Sheikh Al Obeikan, an adviser to the royal court and consultant to the Ministry of Justice, set off a firestorm of controversy recently when he said on TV that women who come into regular contact with men who aren’t related to them ought to give them their breast milk so they will be considered relatives.
“The man should take the milk, but not directly from the breast of the woman,” Al Obeikan said, according to Gulf News. “He should drink it and then becomes a relative of the family, a fact that allows him to come in contact with the women without breaking Islam’s rules about mixing.”
Obeikan said the fatwa applied to men who live in the same house or come into contact with women on a regular basis, except for drivers.
Al Obeikan, who made the statement after being asked on TV about a 2007 fatwa issued by an Egyptian scholar about adult breast-feeding, said that the breast milk ought to be pumped out and given to men in a glass.
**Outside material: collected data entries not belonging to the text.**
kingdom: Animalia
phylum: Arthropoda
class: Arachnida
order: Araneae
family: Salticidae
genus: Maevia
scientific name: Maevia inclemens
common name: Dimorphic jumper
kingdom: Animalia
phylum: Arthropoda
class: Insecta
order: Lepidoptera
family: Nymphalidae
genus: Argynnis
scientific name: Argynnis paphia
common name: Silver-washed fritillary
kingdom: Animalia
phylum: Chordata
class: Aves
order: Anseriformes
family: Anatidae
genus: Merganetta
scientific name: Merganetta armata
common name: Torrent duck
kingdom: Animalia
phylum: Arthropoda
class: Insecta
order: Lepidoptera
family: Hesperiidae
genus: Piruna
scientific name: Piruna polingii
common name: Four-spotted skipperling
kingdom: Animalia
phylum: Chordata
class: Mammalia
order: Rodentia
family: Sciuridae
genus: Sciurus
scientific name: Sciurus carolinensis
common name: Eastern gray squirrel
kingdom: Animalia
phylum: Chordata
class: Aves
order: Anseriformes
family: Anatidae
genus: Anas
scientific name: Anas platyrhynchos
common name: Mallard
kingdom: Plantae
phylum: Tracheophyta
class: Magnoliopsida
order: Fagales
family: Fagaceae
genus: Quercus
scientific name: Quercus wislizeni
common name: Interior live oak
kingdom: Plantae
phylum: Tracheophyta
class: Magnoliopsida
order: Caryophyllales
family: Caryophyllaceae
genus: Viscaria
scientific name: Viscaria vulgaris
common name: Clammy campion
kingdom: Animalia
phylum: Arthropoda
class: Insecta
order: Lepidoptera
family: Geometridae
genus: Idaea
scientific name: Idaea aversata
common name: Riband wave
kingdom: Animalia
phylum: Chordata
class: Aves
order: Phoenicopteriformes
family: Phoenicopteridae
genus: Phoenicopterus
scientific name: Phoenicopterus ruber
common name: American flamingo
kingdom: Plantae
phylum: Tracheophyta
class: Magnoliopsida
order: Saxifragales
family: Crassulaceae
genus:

But his remarks were followed by an announcement by another high-profile sheik, Abi Ishaq Al Huwaini, who said that men should suckle the breast milk directly from a woman’s breast.
Shortly after the two sheiks weighed in on the matter, a bus driver in the country’s Eastern Region reportedly told one of the female teachers whom he drives regularly that he wanted to suckle milk from her breast. The teacher has threaten to file a lawsuit against him.
Under Islamic law, women are encouraged to breast-feed their children until the age of 2. It is not uncommon for sisters, for example, to breast-feed their nephews so they and their daughters will not have to cover their faces in front of them later in life. The custom is called being a “breast milk sibling.”
But under Islamic law, breast milk siblings have to be breastfed before the age of 2 in five “fulfilling” sessions. Islam prohibits sexual relations between a man and any woman who breastfed him in infancy. They are then allowed to be alone together when the man is an adult because he is not considered a potential mate.
“The whole issue just shows how clueless men are,” blogger Eman Al Nafjan wrote on her website. “All this back and forth between sheiks and not one bothers to ask a woman if it’s logical, let alone possible to breastfeed a grown man five fulfilling breast milk meals.
“Moreover, the thought of a huge hairy face at a woman’s breast does not evoke motherly or even brotherly feelings. It could go from the grotesque to the erotic but definitely not maternal.”
Al Nafjan said many in the country were appalled by the fatwa.
“We have many important issues that need discussing,” Al Nafjan told AOL News Friday. “It’s ridiculous to spend time talking about adult breast-feeding.”
The original adult breast-feeding fatwa was issued three years ago by an Egyptian scholar at Egypt’s al-Azhar University, considered Sunni Islam’s top university. Ezzat Attiya was expelled from the university after advocating breast-feeding of men as a way to circumnavigate segregation of the sexes in Egypt.
A year ago, Attiya was reinstated to his post.